Data supplied —
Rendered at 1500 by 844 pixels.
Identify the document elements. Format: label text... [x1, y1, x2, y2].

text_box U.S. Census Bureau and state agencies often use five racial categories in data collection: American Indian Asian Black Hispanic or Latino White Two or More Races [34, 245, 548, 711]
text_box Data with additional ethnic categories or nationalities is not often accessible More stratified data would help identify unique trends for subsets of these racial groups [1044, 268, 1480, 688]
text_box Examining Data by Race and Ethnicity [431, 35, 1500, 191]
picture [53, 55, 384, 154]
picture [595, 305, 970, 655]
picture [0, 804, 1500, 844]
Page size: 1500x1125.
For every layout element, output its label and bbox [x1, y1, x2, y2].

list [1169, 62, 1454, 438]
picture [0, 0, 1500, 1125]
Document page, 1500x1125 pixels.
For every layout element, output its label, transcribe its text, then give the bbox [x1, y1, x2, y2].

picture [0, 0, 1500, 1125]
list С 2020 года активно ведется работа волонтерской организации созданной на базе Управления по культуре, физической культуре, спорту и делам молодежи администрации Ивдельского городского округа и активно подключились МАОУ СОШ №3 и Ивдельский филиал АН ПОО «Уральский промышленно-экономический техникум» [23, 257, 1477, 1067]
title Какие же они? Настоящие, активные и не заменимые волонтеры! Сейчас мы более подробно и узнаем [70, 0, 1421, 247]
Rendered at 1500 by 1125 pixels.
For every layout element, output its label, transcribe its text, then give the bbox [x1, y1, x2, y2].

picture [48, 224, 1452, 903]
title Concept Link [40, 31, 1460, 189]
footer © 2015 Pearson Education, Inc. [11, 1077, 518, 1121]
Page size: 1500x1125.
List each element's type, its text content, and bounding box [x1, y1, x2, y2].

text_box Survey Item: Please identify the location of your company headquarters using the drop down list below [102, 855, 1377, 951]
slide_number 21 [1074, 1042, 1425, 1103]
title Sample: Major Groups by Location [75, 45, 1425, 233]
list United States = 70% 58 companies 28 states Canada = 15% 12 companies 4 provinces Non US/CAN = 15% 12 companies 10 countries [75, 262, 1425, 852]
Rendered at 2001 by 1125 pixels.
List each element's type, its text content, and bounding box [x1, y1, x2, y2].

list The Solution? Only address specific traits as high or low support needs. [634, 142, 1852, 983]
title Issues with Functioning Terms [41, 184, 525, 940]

Task directions —
All lines above from the one containing "For every layout element, output its label and" to the one containing "Document page, 1500x1125 pixels." must be repeated exactly, both lines included, and no others.

Answer for the task —
For every layout element, output its label and bbox [x1, y1, x2, y2].

list [1169, 62, 1454, 438]
picture [0, 0, 1500, 1125]
Document page, 1500x1125 pixels.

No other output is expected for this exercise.